На другом конце провода замолчали.
— Ханс, слышишь меня?
— Слышу.
— Извини, считай, что я тебе ничего не говорила.
— Брось извиняться, скажи лучше, что это за тип?
— Я познакомилась с ним, когда попала в больницу и… – она запнулась. Чёрт подери! Не хотела говорить брату, что упала.
— Ты о чём? Что случилось?
— Да ничего страшного. Я отлично себя чувствую, правда, – она убрала за ухо прядь волос, чтобы слышать лучше.
— Говори правду! – резко отозвался Ханс.
Когда у него в голосе появлялись такие нотки, означало, что он не отступит, пока не получит убедительного ответа.
— Да я оступилась на лестнице в гостинице в Париже, но, к счастью, ничего страшного: всего лишь опухло колено да несколько швов на голове.
— Я заскочу к тебе.
— Не сейчас. Мне ещё надо прийти в себя от поездки.
Не хватало только, чтобы пришёл Ханс: он сразу заметит, что Джона нет.
— Тогда приеду попозже, и у тебя будет время отдохнуть.
— Мне надо посидеть немножко спокойно. Не настаивай! И предупреждаю: если всё равно приедешь, не открою.
Они помолчали.
— Ну ладно, но на неделе увидимся, договорились?
— Только давай так, я сама к тебе приеду, всё равно частенько бываю в вашем квартале. Вот и с Эстер повидаюсь.
— Она наверняка будет рада. А теперь расскажи-ка про того типа: в больнице, говоришь, встретила. Он что, врач?
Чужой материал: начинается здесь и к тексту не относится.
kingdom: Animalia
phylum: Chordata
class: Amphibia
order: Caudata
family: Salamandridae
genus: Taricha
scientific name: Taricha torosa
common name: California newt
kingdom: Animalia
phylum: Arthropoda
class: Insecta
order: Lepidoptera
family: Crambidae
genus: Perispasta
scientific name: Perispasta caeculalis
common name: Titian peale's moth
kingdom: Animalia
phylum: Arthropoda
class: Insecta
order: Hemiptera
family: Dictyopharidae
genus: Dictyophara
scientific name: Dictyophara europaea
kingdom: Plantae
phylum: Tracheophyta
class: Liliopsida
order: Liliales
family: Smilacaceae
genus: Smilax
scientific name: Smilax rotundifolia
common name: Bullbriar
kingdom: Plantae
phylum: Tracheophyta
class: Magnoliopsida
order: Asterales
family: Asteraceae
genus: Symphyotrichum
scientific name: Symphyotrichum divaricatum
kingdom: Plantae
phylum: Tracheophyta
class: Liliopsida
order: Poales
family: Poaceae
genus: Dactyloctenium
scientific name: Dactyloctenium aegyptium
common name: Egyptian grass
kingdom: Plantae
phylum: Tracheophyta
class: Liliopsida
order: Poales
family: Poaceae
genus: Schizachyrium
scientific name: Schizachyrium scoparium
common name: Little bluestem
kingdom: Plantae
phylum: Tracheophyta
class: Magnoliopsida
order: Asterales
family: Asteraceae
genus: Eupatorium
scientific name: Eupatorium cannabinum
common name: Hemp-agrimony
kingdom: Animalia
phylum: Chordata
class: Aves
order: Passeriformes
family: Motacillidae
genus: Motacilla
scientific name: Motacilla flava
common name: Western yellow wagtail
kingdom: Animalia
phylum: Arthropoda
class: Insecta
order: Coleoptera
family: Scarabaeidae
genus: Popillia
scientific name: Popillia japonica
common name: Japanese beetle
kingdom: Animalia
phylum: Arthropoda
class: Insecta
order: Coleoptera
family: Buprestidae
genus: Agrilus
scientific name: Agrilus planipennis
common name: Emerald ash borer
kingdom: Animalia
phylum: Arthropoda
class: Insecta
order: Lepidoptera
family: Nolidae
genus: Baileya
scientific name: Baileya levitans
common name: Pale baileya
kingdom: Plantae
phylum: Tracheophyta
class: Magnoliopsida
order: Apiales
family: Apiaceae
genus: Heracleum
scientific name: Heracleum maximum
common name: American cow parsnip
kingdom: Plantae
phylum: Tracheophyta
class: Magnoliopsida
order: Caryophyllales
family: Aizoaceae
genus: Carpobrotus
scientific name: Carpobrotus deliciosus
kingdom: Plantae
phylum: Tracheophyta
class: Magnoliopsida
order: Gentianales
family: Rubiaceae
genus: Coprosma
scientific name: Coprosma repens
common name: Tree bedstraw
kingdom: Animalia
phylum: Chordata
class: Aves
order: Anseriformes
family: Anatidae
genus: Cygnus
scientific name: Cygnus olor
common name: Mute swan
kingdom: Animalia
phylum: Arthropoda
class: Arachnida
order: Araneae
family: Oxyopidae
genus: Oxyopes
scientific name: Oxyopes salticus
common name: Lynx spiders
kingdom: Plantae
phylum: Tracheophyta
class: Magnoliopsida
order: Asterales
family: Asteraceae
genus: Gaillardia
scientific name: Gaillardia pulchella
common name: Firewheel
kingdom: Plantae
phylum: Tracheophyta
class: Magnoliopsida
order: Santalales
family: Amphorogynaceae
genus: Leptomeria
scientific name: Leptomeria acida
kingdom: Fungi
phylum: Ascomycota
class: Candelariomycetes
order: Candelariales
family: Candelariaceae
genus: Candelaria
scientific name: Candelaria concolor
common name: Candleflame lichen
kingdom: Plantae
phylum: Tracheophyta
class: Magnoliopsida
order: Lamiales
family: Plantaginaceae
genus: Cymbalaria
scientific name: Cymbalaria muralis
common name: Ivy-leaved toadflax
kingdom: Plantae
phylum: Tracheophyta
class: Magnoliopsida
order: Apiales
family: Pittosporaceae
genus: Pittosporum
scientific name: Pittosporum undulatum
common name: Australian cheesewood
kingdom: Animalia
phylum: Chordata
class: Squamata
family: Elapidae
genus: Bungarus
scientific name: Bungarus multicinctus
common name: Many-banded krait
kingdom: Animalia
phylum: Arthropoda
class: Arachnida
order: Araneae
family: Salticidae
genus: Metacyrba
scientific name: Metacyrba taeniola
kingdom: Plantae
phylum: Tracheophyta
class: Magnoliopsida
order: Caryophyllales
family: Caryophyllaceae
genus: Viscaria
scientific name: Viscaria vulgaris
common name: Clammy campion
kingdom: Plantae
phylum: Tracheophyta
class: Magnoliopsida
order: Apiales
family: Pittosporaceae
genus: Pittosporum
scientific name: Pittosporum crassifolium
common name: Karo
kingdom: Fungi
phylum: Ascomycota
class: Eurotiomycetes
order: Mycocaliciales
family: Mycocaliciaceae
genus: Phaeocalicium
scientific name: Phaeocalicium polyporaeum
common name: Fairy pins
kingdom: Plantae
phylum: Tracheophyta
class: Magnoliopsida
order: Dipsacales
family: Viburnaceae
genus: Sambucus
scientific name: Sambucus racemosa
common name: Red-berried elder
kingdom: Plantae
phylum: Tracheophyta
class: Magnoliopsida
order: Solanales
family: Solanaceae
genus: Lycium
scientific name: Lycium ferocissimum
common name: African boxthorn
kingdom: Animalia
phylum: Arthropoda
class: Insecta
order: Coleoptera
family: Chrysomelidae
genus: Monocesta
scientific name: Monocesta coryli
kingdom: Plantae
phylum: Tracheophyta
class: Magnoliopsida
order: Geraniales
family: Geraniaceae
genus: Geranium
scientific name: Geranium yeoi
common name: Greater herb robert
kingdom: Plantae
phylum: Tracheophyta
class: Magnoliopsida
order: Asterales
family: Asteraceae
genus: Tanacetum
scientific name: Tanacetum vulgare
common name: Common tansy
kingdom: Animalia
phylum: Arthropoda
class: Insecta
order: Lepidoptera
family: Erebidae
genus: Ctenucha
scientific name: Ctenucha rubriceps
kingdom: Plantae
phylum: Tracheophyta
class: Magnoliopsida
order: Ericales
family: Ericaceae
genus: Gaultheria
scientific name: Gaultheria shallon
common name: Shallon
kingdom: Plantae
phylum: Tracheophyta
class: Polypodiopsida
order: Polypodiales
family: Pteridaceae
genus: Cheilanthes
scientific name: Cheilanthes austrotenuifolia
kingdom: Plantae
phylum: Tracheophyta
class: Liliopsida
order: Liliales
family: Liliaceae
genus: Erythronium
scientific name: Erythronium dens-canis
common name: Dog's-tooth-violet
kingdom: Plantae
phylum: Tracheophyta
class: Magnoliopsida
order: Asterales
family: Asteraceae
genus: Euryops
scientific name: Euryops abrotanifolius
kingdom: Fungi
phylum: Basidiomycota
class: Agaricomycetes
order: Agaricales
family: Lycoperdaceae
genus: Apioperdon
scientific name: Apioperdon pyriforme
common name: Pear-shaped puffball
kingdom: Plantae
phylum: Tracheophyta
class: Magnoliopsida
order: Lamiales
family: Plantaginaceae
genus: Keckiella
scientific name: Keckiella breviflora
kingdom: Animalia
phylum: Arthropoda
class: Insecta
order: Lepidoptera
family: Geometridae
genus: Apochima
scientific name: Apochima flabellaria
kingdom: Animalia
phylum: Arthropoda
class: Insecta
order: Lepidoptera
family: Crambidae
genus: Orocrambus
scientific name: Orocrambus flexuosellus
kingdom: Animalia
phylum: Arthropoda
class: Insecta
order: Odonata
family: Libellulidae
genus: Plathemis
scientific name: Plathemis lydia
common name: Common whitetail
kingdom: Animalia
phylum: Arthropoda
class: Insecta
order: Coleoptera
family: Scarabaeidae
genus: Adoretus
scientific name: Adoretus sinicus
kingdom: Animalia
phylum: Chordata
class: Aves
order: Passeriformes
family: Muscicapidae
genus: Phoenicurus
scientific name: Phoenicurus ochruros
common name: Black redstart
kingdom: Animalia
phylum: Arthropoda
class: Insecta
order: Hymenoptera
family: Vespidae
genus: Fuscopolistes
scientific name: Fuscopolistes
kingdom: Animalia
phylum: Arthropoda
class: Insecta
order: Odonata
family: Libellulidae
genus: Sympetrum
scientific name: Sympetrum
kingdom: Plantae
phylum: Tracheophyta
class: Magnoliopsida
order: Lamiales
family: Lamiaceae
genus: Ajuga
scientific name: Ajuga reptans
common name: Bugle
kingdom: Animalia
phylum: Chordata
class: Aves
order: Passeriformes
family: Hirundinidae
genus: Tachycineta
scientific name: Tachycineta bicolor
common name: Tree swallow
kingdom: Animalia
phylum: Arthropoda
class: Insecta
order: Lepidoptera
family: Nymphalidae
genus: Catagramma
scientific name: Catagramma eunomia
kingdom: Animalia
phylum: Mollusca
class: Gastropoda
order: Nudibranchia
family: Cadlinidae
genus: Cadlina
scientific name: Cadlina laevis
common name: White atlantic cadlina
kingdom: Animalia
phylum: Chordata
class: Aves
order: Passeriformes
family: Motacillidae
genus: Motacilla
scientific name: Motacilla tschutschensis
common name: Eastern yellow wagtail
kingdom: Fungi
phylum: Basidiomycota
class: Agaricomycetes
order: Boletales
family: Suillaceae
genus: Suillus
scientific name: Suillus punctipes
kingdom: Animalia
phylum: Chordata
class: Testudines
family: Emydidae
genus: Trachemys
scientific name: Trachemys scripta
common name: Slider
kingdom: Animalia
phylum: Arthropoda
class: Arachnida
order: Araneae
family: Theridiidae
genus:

— Это он меня и зашил. И повторяю: этот тип прямо вылитый Джек с бородой; но когда он заговорил, я подумала, что это не может быть Джек: по-английски говорит с акцентом, не то, что Джек, и интонация французская. А к тому же персонал обращался к нему «доктор Жак Легран». Поэтому ясно, что это не может быть твой шурин. Смотрел на меня, будто в первый раз видит.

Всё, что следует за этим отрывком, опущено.